[en] February: The Underground Capital
Mexico City's Metro is a parallel city and underground reflection of the metropolis. This essay captures in 22 photos a world where art, history, and millions of lives converge. A space where each station is its own culture and chaos finds order, transporting people and their stories.
![[en] February: The Underground Capital](/content/images/size/w1200/2025/03/DSCF1846-Enhanced-RD-1.jpeg)
Mexico City's Metro is much more than a transport system; it is a parallel city, an underground reflection of the metropolis above. As the second entry of Dosis Diaria 2025, "The Underground Capital" is a photographic essay that seeks to capture the essence of this alternative world, with its own culture, ordered chaos, and visual uniqueness. Using a Contax TVS and two rolls of color film (Kodak Portra 800 and Flic Film Aurora 800), I selected 22 images that narrate the unique stories and textures of this space. The journey covered more than 10 stations and 10 of the system's 12 lines, exploring the cultural, decorative, and architectural contrasts that make Mexico City's Metro an unrepeatable place. From the stairs that descend into this universe to the murals, mosaics, and structures that inhabit it, each image is a testimony to a space where millions of lives converge daily.



The series begins with the descent into this world: the escalators connecting the surface with the underground. This descent is both physical and symbolic, a transition to a space where chaos has its own rhythm and order. In stations like Bellas Artes, architectural details blend with the country's cultural history, while in places like Copilco or Tacubaya, mural art transforms corridors into living galleries.








Each station has its unique character. In contrast, Refinería impresses with its complex intersections of escalators surrounded by a pair of helical staircases, creating an almost futuristic aesthetic. In Copilco, historical murals evoke humanity's ancestral past, while in Zapata, caricatures of the revolutionary mix with scenes of peasant struggle, honoring his legacy. Pedro Friedeberg's exquisite murals in Bellas Artes, with their impossible perspectives and hypnotic patterns, contrast with the vibrant iconography of wrestling in Guerrero station, where masks and silhouettes of legendary wrestlers decorate the corridors. The small Metro museum in Mixcoac offers a fascinating retrospective of the system's evolution, while in Garibaldi, representations of Mexican boxing pay tribute to great national champions, perfectly complementing the cultural atmosphere of this station.
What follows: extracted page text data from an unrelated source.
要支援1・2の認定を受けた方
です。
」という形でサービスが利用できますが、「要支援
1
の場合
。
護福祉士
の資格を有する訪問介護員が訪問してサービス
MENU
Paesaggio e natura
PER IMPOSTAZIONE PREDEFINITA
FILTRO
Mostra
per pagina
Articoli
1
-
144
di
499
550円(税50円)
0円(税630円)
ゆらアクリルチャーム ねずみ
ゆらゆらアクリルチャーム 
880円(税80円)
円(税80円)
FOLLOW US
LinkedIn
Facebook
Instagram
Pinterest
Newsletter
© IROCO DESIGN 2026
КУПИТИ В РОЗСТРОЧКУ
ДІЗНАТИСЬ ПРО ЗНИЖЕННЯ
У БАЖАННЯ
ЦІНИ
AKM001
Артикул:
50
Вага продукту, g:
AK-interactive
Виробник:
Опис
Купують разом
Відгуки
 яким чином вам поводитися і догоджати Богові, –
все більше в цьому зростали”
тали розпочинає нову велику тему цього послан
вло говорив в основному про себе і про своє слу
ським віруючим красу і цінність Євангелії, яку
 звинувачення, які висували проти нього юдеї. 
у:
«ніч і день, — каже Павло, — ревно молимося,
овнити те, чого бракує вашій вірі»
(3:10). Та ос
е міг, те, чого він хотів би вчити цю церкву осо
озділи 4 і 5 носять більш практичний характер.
Beyond its infrastructure, the Metro is defined by the people who use it. Each day, it transports more than 4 million passengers: students, workers, merchants, and street artists who transform this space into a social microcosm. But it is also home to those who work in it: street vendors, operational staff, and urban artists who find their main stage in these stations. "The Underground Capital" seeks to show how the Metro is inseparable from the cultural essence of Mexico City. Through these photographs, not only physical spaces are explored but also the human connections and stories that give it life. It is a place where daily routine meets unexpected cultural expressions: from murals dedicated to the Day of the Dead to literary phrases engraved on walls.



This project could not have been carried out in any other city because Mexico City's Metro not only transports people; it transports stories. It is a space where past and present, tradition and innovation, individuality and collectivity converge. The images capture that unique spirit: an organized chaos where everything seems to move at the same time but always forward, similar to the constant movement of trains transporting millions of people daily.


"The Underground Capital" is a visual tribute to this living ecosystem, where each station is a chapter and each passenger, one more line in this endless narrative.